**PROBLEM REQUIREMENTS:** Convert every line of the data below into a Markdown table with the columns "No." and "Entry," numbering the lines in order and skipping any blank ones. Leave the pictures out of the table.

[Dataset records]
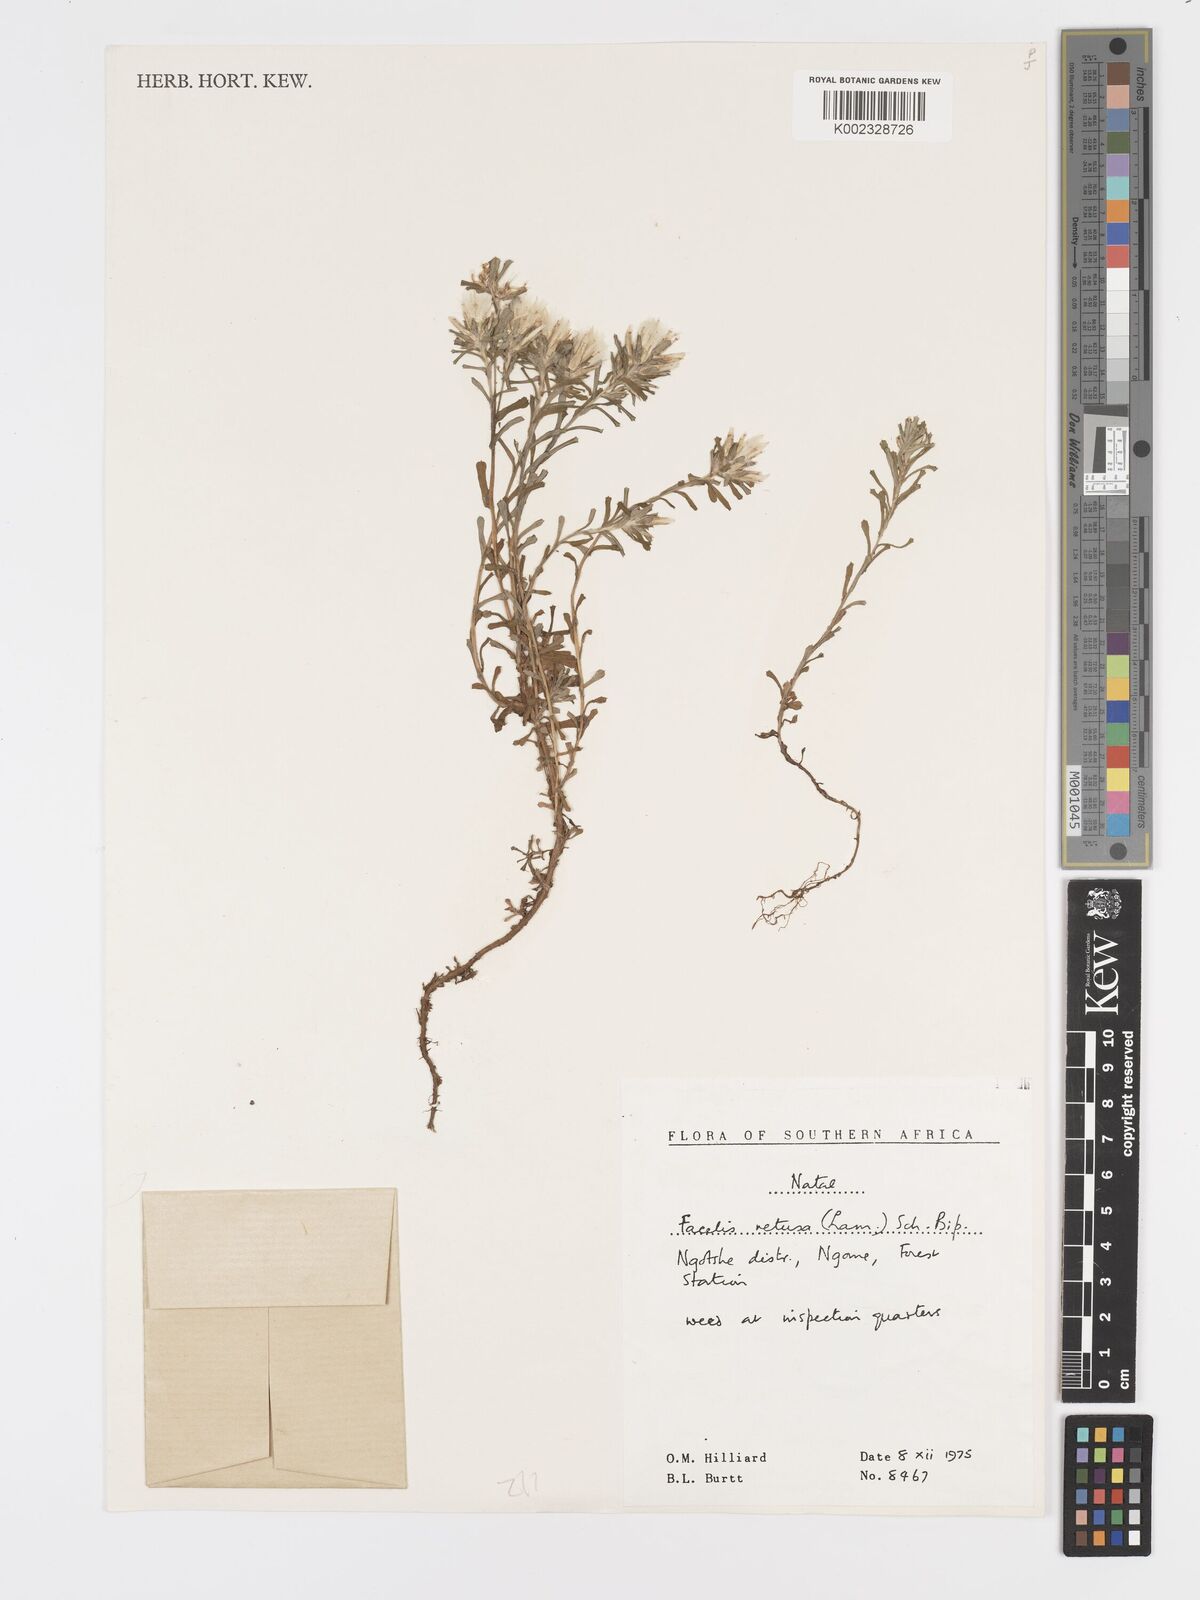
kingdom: Plantae
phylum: Tracheophyta
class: Magnoliopsida
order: Asterales
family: Asteraceae
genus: Facelis
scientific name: Facelis retusa
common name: Annual trampweed
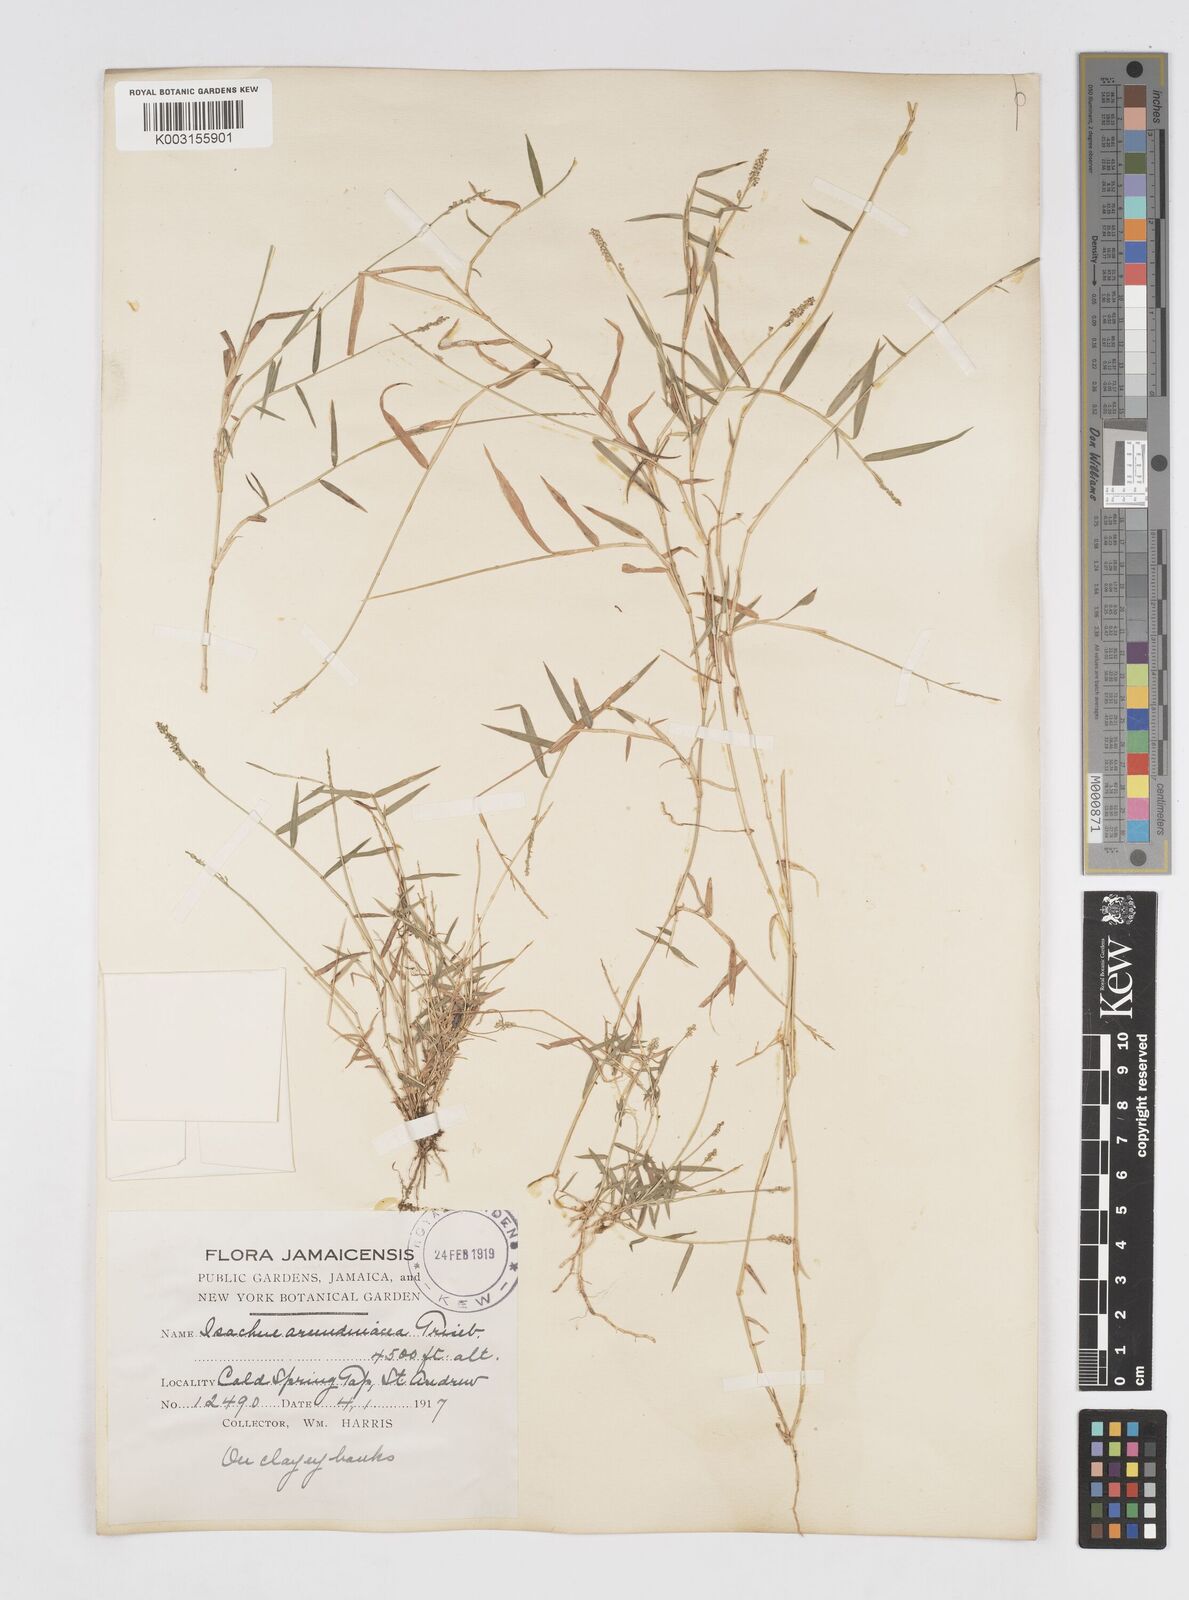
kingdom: Plantae
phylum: Tracheophyta
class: Liliopsida
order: Poales
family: Poaceae
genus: Isachne
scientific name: Isachne pygmaea
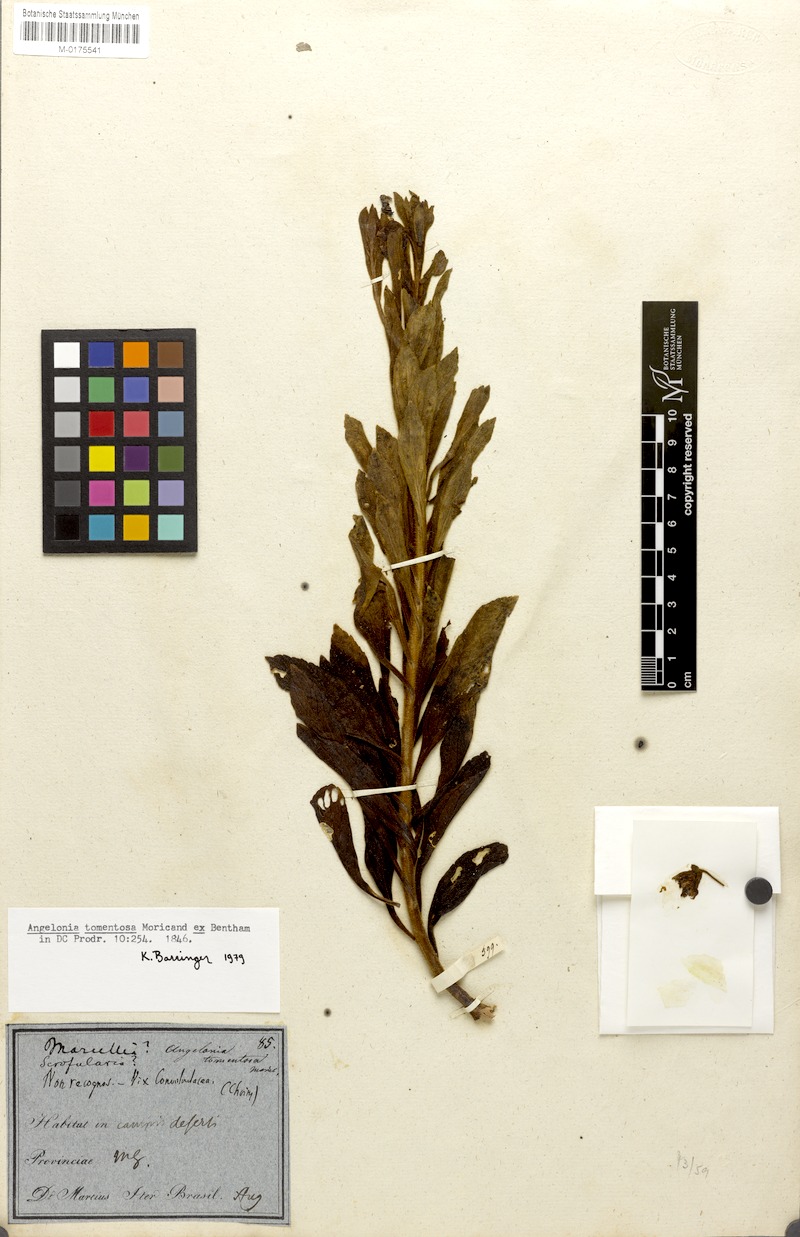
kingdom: Plantae
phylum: Tracheophyta
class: Magnoliopsida
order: Lamiales
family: Plantaginaceae
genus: Angelonia
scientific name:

**EXPECTED ANSWER:**
| No. | Entry |
|---|---|
| 1 | kingdom: Plantae |
| 2 | phylum: Tracheophyta |
| 3 | class: Magnoliopsida |
| 4 | order: Asterales |
| 5 | family: Asteraceae |
| 6 | genus: Facelis |
| 7 | scientific name: Facelis retusa |
| 8 | common name: Annual trampweed |
| 9 | kingdom: Plantae |
| 10 | phylum: Tracheophyta |
| 11 | class: Liliopsida |
| 12 | order: Poales |
| 13 | family: Poaceae |
| 14 | genus: Isachne |
| 15 | scientific name: Isachne pygmaea |
| 16 | kingdom: Plantae |
| 17 | phylum: Tracheophyta |
| 18 | class: Magnoliopsida |
| 19 | order: Lamiales |
| 20 | family: Plantaginaceae |
| 21 | genus: Angelonia |
| 22 | scientific name: |